Instructions to follow:
Retype every line of text in these records word for word, and leave the pictures out of your answer.

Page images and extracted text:
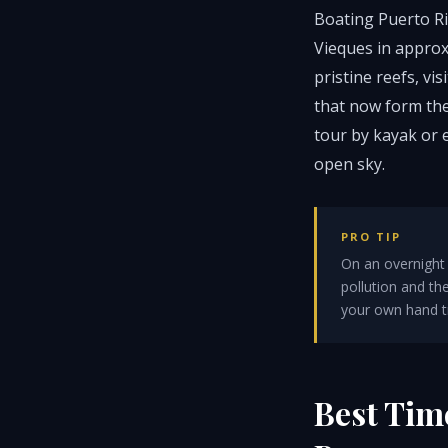
Boating Puerto Ri
Vieques in approx
pristine reefs, v
that now form the
tour by kayak or 
open sky.
PRO TIP
On an overnight 
pollution and t
your own hand tra
Best Tim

Result for this exercise:
Boating Puerto Ri
Vieques in approx
pristine reefs, v
that now form the
tour by kayak or 
open sky.
PRO TIP
On an overnight 
pollution and t
your own hand tra
Best Tim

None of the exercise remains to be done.